An international group of medical editors is challenging several leading pharmaceutical companies, saying that their reporting of clinical trials is deliberately incomplete.

The International Committee of Medical Journal Editors made their complaint in an editorial in The New England Journal of Medicine, published online on 23 May. They argue that leading pharmaceutical companies are obeying the letter but not the spirit of a 1997 law that requires the public registration of ongoing trials involving serious or life-threatening illnesses.

The government-maintained registry, http://www.clinicaltrials.gov, is intended to help patients find information about clinical trials. But the editors say that drug firms are inserting a “meaningless phrase” instead of the names of drugs, so patients aren't getting the full picture, including any negative data.

The New England journal's editor-in-chief, Jeffrey Drazen, says that Merck, GlaxoSmithKline (GSK) and Pfizer in particular “didn't meet the sniff test” in a review conducted early this month by Deborah Zarin, the database's director. Zarin found that specific drug names were missing in scores of trials, which used the phrase “investigational drug” to describe their products. Drugs weren't named in 36% of 75 Pfizer studies reviewed, in 53% of 55 GSK trials, and in 90% of 132 Merck trials.

Drazen argues that patients deserve more. “It's not right,” he says.

The drug companies insist that they are trying to make the reporting of results as transparent as possible. They claim they are complying with the law, which does not explicitly require companies to name drugs, but asks them to describe the “intervention” being used. “We think we've made big strides in improving the transparency of clinical data. And we will continue to do so,” says GSK spokesman Rick Koenig.

Pfizer's spokeswoman Betsy Raymond says her company withholds the names of certain drugs for competitive reasons. Merck did not return a call seeking comment.

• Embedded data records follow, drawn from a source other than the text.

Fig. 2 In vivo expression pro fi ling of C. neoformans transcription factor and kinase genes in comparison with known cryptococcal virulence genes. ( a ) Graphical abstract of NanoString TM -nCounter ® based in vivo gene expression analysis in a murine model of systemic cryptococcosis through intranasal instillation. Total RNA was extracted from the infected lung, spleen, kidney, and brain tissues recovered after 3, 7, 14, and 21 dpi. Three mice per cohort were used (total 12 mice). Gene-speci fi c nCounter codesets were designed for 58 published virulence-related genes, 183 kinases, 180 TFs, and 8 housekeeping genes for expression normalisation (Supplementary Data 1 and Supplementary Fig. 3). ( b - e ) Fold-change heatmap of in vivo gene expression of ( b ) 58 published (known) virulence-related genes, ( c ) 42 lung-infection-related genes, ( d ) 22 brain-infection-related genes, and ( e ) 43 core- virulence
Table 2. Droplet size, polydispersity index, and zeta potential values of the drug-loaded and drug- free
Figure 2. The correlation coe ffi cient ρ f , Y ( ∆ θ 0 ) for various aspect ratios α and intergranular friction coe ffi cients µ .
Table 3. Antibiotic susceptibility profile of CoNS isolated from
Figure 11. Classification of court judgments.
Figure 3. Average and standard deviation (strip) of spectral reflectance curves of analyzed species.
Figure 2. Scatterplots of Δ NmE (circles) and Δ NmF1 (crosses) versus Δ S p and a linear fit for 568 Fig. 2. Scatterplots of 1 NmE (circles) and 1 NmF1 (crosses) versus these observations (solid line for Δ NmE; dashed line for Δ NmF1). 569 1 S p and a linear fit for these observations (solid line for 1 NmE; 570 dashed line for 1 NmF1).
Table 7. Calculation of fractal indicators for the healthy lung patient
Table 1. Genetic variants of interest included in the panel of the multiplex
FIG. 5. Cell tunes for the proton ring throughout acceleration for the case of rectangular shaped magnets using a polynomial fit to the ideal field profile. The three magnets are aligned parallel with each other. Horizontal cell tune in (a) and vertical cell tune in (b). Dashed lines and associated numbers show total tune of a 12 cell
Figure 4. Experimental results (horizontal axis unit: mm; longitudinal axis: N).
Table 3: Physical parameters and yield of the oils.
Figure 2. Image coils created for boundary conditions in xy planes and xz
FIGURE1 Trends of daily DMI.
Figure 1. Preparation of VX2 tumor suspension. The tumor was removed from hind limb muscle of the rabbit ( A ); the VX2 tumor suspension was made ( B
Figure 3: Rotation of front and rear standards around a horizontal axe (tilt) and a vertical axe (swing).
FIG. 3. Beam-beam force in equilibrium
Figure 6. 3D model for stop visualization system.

The editors' committee wants to see trials being publicly registered in a meaningful way, partly so that negative results about particular drugs can be accessed. They have defined a list of minimum criteria that companies must provide. And this summer, the editors will start refusing to publish trials that do not register this information. The editorial “is a message that we are paying close attention”, says Drazen.